▶ Dataset:
== Segment start ==
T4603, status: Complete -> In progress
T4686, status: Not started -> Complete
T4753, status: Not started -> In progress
== Segment end ==
== Segment start ==
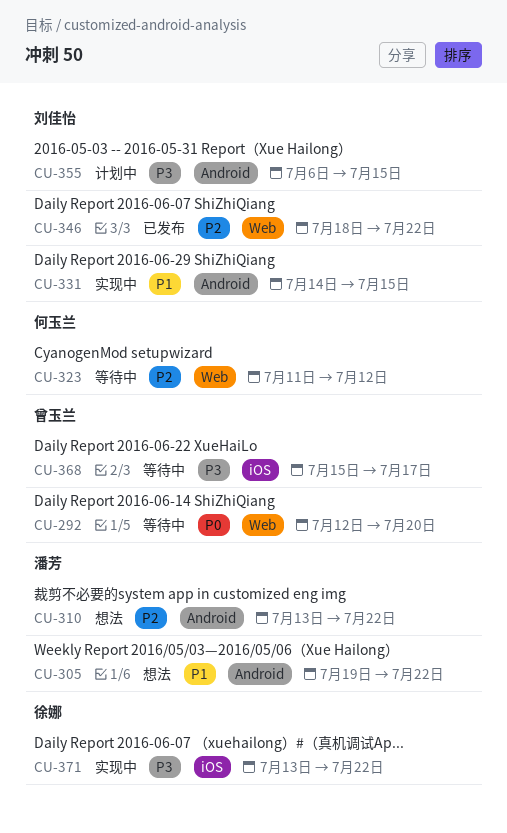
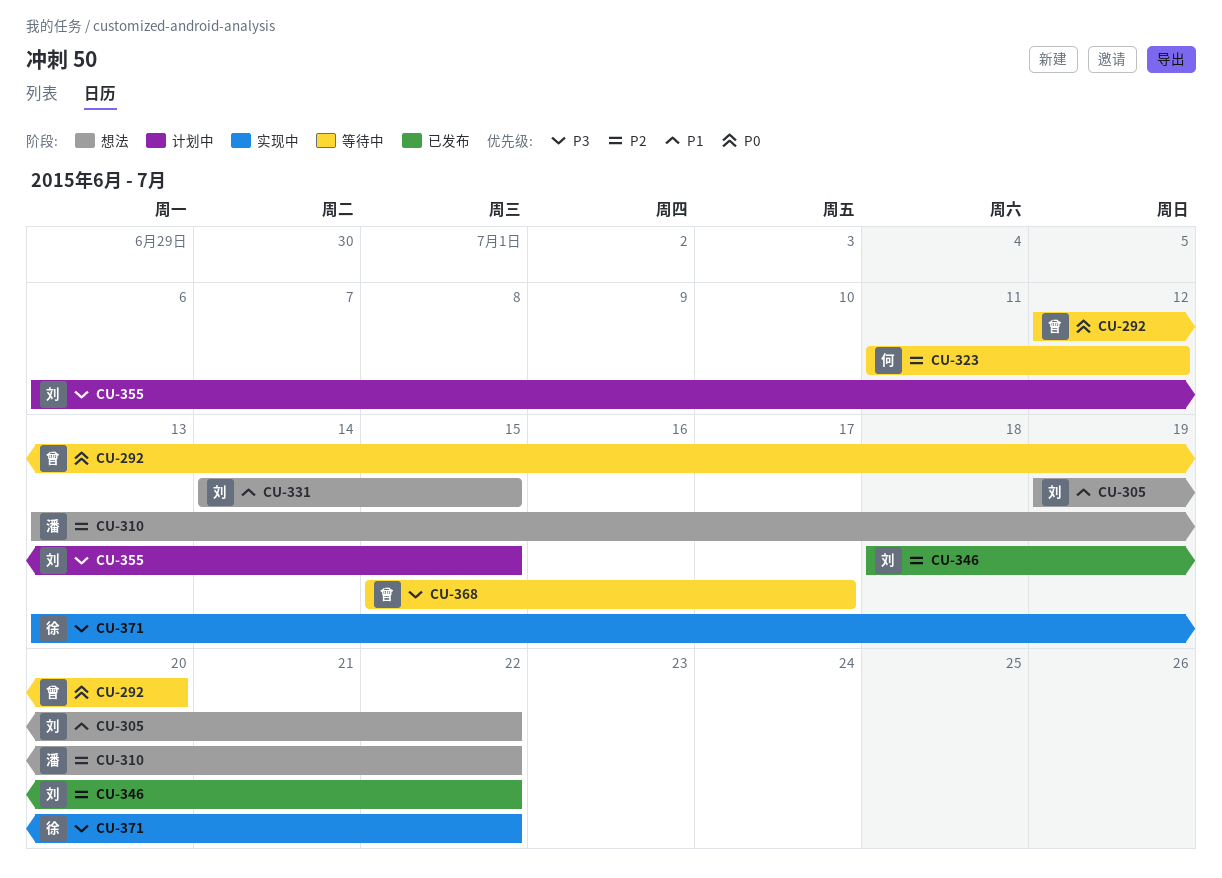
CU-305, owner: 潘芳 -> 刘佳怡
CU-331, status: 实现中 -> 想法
== Segment end ==
== Segment start ==
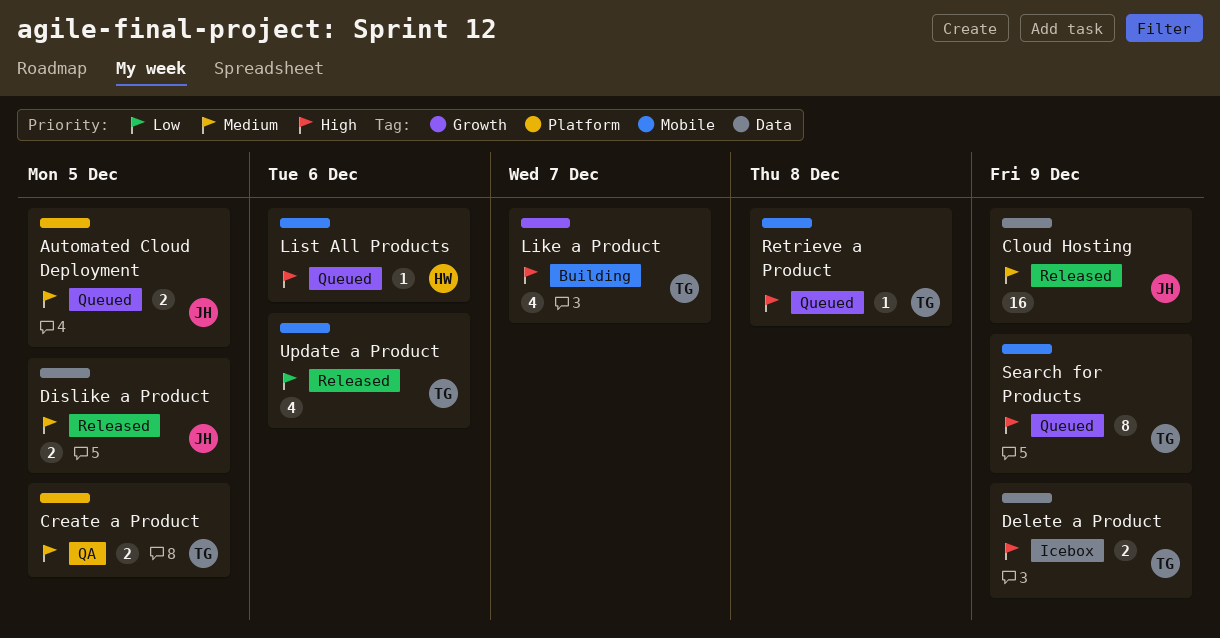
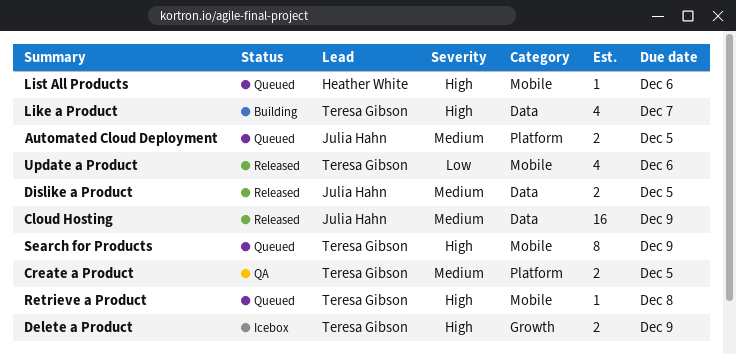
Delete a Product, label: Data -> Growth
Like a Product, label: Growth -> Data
== Segment end ==
▶ Problem statement: Pull out each line of the entries that contains "Complete".

▶ Solution to this exercise:
T4603, status: Complete -> In progress
T4686, status: Not started -> Complete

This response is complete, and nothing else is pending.